#### Text excerpt ####
# My Model Photos



## Chuck Eds (Jul 20, 2009)

Some are all in camera, shooting table top dioramas, while recently I started experimenting doing composite images with basic 3D Paint. I've been doing the best I can within the dingy confines of my basement where lighting conditions are far from ideal, something to keep in mind for the 3D stuff lol!

Junkyard in Space: Used lots of stuff from the old doodads box, should be some recognizable bits & pieces laying around.


It seems to me that the Space Pod always traveled across the screen right from left, not sure we ever saw it from the right side.


A different view of the Spindrift in space.


The Jupiter 2 coming in to land. This was the first time I used 3D paint, to removes the wires.


----------



## jkirk (Feb 19, 2020)

looks professional to me!
####
◆ Task prompt: Can you carry on the forum thread about model photos from the point where it stops?
#### Dataset content ####
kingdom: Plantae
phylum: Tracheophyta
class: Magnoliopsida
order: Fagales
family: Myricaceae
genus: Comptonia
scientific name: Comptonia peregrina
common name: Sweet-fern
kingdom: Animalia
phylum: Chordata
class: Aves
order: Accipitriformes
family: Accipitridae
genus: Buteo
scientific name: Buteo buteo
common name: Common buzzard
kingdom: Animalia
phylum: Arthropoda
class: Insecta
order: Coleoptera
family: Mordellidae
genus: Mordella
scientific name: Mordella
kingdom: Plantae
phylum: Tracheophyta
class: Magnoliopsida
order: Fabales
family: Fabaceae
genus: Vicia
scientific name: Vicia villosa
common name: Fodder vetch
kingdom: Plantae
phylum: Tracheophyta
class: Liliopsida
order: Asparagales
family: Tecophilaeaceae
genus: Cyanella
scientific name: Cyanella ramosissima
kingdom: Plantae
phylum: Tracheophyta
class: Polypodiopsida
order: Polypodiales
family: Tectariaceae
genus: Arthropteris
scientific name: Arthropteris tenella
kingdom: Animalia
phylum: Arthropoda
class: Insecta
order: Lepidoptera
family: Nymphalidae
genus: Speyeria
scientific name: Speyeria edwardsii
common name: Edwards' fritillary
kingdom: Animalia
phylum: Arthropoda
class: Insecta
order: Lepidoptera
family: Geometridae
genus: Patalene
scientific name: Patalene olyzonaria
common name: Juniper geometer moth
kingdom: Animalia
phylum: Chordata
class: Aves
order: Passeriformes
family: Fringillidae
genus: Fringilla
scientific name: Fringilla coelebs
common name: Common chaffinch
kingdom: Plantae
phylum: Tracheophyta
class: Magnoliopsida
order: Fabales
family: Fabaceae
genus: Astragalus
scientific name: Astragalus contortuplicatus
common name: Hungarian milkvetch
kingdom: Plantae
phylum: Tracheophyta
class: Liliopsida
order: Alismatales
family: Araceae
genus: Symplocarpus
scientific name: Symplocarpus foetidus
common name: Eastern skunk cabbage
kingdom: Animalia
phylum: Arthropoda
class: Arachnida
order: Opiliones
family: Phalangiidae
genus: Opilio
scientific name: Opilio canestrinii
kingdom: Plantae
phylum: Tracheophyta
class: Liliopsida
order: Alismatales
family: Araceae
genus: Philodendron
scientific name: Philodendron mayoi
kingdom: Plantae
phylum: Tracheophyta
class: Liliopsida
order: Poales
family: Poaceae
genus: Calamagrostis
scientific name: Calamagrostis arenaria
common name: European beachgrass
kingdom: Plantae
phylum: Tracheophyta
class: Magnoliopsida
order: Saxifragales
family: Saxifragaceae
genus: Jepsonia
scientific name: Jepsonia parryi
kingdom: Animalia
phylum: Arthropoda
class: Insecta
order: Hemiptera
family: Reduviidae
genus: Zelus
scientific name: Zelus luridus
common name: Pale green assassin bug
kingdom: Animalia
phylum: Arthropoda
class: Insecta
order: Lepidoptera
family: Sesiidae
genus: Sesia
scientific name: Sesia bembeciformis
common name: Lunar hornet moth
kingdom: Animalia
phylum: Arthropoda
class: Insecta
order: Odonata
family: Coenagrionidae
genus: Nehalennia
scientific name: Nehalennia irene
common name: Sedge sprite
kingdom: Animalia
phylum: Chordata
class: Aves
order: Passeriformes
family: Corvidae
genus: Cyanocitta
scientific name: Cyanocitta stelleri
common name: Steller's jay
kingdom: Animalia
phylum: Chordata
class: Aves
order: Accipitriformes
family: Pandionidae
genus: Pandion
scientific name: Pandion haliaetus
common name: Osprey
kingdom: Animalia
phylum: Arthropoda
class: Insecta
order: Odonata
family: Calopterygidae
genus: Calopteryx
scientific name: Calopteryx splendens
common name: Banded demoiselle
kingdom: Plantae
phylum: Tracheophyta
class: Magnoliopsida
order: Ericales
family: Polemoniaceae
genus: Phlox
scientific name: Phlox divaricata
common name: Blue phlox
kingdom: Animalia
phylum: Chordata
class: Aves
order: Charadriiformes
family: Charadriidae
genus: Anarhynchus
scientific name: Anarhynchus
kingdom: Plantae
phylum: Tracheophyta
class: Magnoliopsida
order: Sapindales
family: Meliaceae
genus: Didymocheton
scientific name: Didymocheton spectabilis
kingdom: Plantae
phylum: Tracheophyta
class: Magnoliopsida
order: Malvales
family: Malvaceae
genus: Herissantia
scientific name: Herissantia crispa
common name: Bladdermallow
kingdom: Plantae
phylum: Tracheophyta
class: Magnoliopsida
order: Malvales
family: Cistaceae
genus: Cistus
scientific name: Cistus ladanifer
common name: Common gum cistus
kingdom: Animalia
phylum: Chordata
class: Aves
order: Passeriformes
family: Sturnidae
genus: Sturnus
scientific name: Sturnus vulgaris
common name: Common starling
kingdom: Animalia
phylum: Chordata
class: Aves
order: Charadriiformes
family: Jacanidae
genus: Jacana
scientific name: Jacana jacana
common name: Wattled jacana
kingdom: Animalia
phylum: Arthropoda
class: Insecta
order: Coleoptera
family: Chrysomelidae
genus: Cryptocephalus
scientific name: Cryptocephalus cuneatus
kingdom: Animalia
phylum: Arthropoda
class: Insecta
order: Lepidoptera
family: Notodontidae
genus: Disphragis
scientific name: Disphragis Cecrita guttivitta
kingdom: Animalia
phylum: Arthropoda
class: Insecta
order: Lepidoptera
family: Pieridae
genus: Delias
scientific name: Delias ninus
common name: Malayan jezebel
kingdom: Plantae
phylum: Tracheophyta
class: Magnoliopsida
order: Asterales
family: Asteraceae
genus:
####
◆ Answer:
----------



## Chuck Eds (Jul 20, 2009)

Thanks jkirk! Here are a couple more, first one is a diorama, and the second a composite.


----------



## NTRPRZ (Feb 23, 1999)

Very nice work!


----------



## aussiemuscle308 (Dec 2, 2014)

awesome


----------



## Chuck Eds (Jul 20, 2009)

Thanks guys!


----------



## Chuck Eds (Jul 20, 2009)

Jet Pack cam

The Ultimate Crossover!


----------



## Chuck Eds (Jul 20, 2009)

Here's a change of scenery...


----------



## StarshipClass (Aug 13, 2003)

Fantastic shots, man! 

Too bad, IIRC, the J2 doesn't quite fit into the shuttle bay of the 1701. Would make an interesting "derelict" episode.


----------



## Chuck Eds (Jul 20, 2009)

We'd have to settle for the Pod making a landing in the shuttle bay!


----------



## Chuck Eds (Jul 20, 2009)

My Saucer Fleet: Photographed separately and scaled to relative sizes.


----------



## Chuck Eds (Jul 20, 2009)




----------



## StarshipClass (Aug 13, 2003)

Chuck Eds said:


>


That shot of the J2 is absolutely gorgeous!


----------



## Chuck Eds (Jul 20, 2009)

Thanks Starship! That landscape is a place called the Hoodoos in NM. My goal in doing these is to show different settings then what we saw on TV. No stock footage here lol!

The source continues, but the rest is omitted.